>> BEGIN Document section
# Palm TX - using the Palm as a Windows Drive



## coulterp (Oct 20, 2003)

Any recommendations on software to do this?
I found Softick Card Export II for Palm OS 4.0 http://www.timeatlas.com/mos/PDAs/Palm_OS/Using_your_Palm_as_a_Windows_Drive/ although also stated to be TX and Palm OS 5 compatible.
Has anyone any experience using this? Or other similiar package that is as good or better.


----------



## jptrsn (Jan 29, 2006)

I use Card Export II on my Zire 31 (Palm OS 5.2.8), and it works very well. I use it almost daily to sync my iTunes playlist with my SD card so that I can keep an up to date set of songs on my device. It works both on PC and Mac, and the transfer rates are acceptable (much faster than transferring files using the Palm install program).
>> END Document section
>> BEGIN Data entries
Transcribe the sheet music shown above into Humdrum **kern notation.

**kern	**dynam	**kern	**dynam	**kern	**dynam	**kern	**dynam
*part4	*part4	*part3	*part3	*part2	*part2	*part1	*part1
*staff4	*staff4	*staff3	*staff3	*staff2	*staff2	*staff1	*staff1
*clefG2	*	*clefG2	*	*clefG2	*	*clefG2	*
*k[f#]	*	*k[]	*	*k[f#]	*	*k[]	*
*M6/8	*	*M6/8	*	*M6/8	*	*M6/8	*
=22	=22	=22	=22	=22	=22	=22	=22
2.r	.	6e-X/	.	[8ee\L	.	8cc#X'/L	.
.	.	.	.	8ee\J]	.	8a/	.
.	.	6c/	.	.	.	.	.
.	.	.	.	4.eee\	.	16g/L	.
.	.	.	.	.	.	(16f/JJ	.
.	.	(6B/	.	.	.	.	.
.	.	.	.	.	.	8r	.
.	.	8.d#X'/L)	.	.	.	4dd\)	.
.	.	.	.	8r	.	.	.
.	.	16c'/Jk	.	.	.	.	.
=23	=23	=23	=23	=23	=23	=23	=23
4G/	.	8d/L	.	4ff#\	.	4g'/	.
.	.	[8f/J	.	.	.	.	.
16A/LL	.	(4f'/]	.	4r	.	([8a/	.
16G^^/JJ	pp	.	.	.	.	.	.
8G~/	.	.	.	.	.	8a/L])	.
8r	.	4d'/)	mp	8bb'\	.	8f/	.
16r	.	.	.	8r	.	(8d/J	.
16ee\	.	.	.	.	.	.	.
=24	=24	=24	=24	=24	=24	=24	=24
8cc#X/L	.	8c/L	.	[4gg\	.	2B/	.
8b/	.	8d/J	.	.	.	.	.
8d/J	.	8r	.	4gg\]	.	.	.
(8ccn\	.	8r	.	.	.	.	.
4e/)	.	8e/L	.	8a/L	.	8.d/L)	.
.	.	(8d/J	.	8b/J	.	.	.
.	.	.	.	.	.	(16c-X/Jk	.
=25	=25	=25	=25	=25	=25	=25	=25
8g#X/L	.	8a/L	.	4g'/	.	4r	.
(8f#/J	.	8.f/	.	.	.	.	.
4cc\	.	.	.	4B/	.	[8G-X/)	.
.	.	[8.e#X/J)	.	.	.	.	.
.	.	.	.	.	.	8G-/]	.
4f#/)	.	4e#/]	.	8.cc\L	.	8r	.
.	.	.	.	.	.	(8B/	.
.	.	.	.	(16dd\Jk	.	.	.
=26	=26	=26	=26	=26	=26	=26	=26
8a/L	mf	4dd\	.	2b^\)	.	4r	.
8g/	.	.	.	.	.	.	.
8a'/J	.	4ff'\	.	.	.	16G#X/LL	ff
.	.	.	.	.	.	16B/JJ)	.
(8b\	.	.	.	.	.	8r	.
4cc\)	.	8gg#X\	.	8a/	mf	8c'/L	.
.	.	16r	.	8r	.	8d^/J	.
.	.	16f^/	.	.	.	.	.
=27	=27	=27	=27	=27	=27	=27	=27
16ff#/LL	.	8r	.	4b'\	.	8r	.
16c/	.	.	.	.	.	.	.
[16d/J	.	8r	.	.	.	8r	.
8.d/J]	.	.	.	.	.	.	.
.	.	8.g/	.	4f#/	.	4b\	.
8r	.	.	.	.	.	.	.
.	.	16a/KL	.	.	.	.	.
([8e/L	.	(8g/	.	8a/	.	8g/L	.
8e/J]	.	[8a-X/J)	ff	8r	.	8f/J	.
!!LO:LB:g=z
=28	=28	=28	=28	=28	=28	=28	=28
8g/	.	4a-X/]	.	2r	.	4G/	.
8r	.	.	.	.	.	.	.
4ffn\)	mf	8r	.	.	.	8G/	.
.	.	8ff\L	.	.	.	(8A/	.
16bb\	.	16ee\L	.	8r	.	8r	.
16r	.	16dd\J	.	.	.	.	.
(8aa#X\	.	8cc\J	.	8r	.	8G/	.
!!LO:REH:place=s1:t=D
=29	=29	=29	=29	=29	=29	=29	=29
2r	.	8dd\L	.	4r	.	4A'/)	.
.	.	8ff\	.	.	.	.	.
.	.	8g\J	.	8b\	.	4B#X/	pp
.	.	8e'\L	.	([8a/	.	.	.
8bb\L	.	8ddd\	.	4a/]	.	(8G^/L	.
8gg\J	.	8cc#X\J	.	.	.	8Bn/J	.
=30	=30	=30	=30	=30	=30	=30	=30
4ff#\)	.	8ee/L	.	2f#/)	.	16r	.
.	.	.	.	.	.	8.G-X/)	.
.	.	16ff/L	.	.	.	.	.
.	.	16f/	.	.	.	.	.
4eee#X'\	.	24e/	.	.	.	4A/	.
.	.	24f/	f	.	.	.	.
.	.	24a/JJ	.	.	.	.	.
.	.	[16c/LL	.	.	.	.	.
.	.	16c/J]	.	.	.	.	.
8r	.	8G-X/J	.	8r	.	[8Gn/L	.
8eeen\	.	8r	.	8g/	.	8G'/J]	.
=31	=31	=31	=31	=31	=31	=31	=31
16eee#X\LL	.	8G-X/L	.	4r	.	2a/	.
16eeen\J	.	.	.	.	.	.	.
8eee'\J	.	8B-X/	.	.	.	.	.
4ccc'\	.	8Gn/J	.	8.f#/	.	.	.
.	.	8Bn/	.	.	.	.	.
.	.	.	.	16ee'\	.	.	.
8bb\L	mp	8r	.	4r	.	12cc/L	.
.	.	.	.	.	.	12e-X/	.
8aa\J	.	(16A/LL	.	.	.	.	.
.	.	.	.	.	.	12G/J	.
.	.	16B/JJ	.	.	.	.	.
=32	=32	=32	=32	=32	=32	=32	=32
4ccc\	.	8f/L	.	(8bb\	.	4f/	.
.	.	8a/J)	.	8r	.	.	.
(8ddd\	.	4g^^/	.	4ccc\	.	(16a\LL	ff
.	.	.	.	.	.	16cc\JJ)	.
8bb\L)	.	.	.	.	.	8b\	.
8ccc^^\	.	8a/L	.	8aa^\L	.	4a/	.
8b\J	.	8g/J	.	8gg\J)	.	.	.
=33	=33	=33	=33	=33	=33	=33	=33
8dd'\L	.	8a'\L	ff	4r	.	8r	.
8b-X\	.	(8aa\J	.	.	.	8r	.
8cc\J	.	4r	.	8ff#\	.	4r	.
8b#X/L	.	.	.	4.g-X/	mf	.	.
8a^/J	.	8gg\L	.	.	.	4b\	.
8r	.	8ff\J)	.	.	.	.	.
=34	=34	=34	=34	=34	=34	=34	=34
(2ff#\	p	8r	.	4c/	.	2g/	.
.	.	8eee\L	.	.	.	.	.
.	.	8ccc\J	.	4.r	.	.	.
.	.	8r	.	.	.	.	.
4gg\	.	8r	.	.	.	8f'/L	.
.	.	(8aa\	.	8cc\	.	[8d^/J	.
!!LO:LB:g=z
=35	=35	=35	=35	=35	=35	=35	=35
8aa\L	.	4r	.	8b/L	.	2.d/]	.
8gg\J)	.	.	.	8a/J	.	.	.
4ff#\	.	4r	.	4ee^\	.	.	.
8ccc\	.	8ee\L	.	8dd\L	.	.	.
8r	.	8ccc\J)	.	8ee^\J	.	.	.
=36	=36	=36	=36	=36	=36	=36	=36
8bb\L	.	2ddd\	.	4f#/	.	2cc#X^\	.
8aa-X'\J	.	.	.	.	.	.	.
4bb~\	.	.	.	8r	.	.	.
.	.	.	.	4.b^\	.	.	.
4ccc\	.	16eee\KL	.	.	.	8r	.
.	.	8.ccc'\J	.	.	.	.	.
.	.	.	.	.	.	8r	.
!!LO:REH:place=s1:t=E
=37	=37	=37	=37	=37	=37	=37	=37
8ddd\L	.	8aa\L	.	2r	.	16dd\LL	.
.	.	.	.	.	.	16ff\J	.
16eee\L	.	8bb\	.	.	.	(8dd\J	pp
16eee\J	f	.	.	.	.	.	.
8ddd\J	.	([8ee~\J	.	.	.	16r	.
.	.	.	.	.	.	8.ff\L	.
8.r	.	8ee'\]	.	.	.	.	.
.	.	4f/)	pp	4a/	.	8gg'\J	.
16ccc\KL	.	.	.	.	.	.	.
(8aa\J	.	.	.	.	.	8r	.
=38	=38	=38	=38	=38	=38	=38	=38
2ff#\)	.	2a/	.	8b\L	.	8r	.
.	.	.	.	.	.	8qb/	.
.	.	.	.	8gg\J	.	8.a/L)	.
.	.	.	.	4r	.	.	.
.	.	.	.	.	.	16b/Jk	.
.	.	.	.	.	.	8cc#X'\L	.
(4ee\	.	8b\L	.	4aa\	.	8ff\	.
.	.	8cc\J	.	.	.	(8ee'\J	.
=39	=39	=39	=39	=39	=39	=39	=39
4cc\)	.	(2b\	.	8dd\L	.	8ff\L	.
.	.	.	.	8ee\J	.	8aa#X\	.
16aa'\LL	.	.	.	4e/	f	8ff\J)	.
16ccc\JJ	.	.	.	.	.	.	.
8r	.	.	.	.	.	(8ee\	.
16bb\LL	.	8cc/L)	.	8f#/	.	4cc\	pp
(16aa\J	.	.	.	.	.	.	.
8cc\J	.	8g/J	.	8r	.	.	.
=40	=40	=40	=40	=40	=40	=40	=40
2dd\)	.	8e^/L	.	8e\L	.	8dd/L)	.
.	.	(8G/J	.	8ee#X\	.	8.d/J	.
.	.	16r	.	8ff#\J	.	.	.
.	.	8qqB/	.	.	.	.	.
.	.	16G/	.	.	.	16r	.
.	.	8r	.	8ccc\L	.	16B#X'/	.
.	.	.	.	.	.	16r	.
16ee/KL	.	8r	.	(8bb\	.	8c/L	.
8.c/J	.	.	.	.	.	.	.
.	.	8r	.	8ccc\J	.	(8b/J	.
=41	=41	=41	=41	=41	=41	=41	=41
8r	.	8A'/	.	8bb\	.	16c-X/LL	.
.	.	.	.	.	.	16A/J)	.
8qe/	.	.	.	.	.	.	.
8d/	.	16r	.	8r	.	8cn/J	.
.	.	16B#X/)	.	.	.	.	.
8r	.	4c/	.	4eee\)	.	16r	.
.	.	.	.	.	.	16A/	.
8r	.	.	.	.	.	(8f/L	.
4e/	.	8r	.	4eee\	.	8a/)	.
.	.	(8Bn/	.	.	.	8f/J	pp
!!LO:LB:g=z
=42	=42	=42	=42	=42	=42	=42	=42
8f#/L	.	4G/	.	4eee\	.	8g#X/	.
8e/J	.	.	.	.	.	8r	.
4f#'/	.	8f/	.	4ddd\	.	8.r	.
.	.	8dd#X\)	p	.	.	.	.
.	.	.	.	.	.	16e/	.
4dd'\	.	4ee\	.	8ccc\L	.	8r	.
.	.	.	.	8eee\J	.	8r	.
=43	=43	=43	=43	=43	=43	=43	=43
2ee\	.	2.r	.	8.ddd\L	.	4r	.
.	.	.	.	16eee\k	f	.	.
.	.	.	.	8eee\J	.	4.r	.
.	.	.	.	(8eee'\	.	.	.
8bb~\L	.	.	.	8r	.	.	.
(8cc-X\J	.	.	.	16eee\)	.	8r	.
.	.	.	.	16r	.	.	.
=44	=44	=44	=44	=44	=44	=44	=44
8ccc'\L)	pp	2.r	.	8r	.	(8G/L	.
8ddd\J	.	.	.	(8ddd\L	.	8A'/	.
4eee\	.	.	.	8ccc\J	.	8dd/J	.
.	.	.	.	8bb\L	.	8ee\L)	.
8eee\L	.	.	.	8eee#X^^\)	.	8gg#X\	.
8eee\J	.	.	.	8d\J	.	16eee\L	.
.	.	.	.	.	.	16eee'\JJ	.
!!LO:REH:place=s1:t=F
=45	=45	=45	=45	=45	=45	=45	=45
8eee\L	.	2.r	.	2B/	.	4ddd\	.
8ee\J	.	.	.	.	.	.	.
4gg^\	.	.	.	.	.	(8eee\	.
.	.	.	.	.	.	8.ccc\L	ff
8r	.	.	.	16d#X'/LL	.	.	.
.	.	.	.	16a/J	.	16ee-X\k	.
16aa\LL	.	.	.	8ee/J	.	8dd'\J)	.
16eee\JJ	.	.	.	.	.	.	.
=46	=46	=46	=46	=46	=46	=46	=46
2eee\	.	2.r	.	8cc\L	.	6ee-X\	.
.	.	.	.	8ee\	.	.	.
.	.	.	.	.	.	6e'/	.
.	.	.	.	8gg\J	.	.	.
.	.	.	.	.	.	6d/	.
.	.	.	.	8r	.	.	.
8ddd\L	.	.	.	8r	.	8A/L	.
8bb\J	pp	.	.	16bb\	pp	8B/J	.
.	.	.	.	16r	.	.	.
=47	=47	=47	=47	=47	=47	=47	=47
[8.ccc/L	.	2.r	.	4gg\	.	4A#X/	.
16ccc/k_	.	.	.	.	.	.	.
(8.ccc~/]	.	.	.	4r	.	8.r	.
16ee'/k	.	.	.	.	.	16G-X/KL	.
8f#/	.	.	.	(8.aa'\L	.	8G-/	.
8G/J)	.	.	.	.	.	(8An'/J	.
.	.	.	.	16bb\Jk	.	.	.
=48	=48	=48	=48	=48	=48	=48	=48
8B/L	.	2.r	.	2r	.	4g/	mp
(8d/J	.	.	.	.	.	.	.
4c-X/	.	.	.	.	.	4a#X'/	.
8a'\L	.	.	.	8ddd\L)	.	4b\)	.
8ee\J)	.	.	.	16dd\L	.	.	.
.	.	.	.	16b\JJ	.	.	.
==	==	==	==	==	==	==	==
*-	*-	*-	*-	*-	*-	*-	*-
>> END Data entries
**Problem 1:** In the forum thread above about using a Palm as a Windows drive, what does the Zire 31 owner use Card Export II for almost daily?
**Problem 2:** Pick up the forum thread about using a Palm as a Windows drive after its final sentence and continue it.

**Final answer 1:** To sync an iTunes playlist with the SD card to keep an up-to-date set of songs on the device.

**Final answer 2:**
I'd say it's a very reliable program. Although I have heard rumours about the T|X having "drive mode" where it will mount as a drive without 3rd party software. Take a look through your documentation, or maybe do a search on drive mode to see if that's available before purchasing possibly unnecessary software.

You can also download the trail version from Softick, just to check it out before you decide to purchase. Just head to their website and it should be pretty easy to find. The demo version has all the functionality of the regular version, but expires after 30 days or so.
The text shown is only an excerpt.